→ USING THE INFORMATION
A. Can you rewrite the paragraph of the blog post that begins "As a way to motivate both reading and writing" as a short bulleted list that keeps its main facts?
B. In the blog post, which publisher is credited with bringing 'The Ghost Pirates' back into print?
C. Carry on the blog post about reading resolutions from its final sentence.

→ EXTRACT
┄┄┄┄┄┄┄┄┄┄┄┄┄┄┄┄┄┄┄┄

Posted in Book Review with tags , , , , , on January 7, 2013 by davehurwitz

One of my resolutions for 2013 is to start reading some of the short story collections that I’ve been stockpiling.  They’re mostly collections of Victorian and Edwardian ghost stories, but there are other things as well.  I have The Complete Stories of J.G. Ballard–all 1,200 pages of it–eyeing me speculatively from the hardback shelf.  There’s a Liz Williams.  And that beautiful H. G. Wells collection from Tartarus Press.  To say nothing of Caitlin R. Kiernan.

As a way to motivate both reading and writing, I thought I’d offer up short critiques and commentary here on The Rot every time I finish a story.  My goal is to read and write about at least one story a week all this year.  That may not sound like a lot, but bear in mind that I’ll have to break down and read some novels as well at some point.  After all, Titan’s publishing at least two Kim Newman books this year.  There’s a new Justin Gustainis due out soon.  Ben Aaronovitch will probably have something as well.  Oh, and I have a day job, too.

The expected spook ship painting coverI’ve just finished ‘The Ghost Pirates’ by William Hope Hodgson, who I mostly know from his Carnacki the Ghost Finder stories.  Somewhat Ironically, this is my most recent book purchase.  I walked into Mysterious Galaxy’s anual New Year’s Day sale with a gift certificate and no notion what I wanted to buy, but after a few minutes of browsing I spotted this on an end-cap and snagged it.  I’d been hunting for this book, off and on, for more than a year, but it was out of print and there were no copies to be found in any of the nearby library systems.  Kudos should go to Night Shade Books for bringing it back, though they deserve some teasing for the cover layout, which is blatant ripoff of the iconic Penguin Classics covers.

┄┄┄┄┄┄┄┄┄┄┄┄┄┄┄┄┄┄┄┄

→ INFORMATION PROVIDED

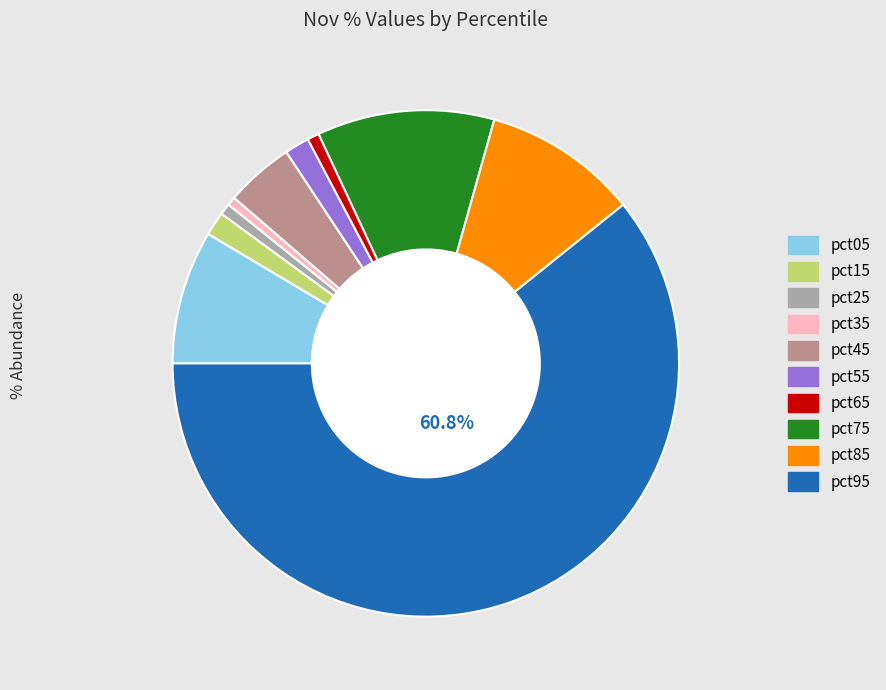

How many segments does this pie chart have?

10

┄┄┄┄┄┄┄┄┄┄┄┄┄┄┄┄┄┄┄┄

→ ANSWERS BY TASK
A.
- To spur both reading and writing, the writer will post short critiques and commentary on The Rot after finishing each story.
- The goal is to read and write about at least one story a week for the whole year.
- Novels will also take up reading time: Titan is publishing at least two Kim Newman books this year, a new Justin Gustainis is due out soon, and Ben Aaronovitch will probably have something too.
- The writer also has a day job.

B. Night Shade Books.

C.
At one-hundred pages, ‘Ghost Pirates’ is more of a novella than a short story.  Those hoping for some Curse of the Black Pearl style swordplay are in for a long wait.  The vast majority of the story consists of a series of strange and unlucky shipboard incidents.  These become less explicable, and more lethal, as the story progresses, but it’s not until the final pages that ghostly marauders come swarming up out of the sea to engage the terrified crew in deadly combat.  Hodgson, who was a sailor himself in his youth, lays on the nautical jargon without explaining any of it.  If, like me, you don’t know a spanker from a royal, this can be downright annoying.  In addition, the crew speak in various dialects according to the nationality and station.  These frustrations aside, ‘Ghost Pirates’ succeeds in building an atmosphere of disquiet.  For most of its hundred pages, the reader experiences a sort of queasy expectation, so that it is almost a relief when the worst finally happens.  I look forward to reading some of the shorter works in this collection, though perhaps not immediately.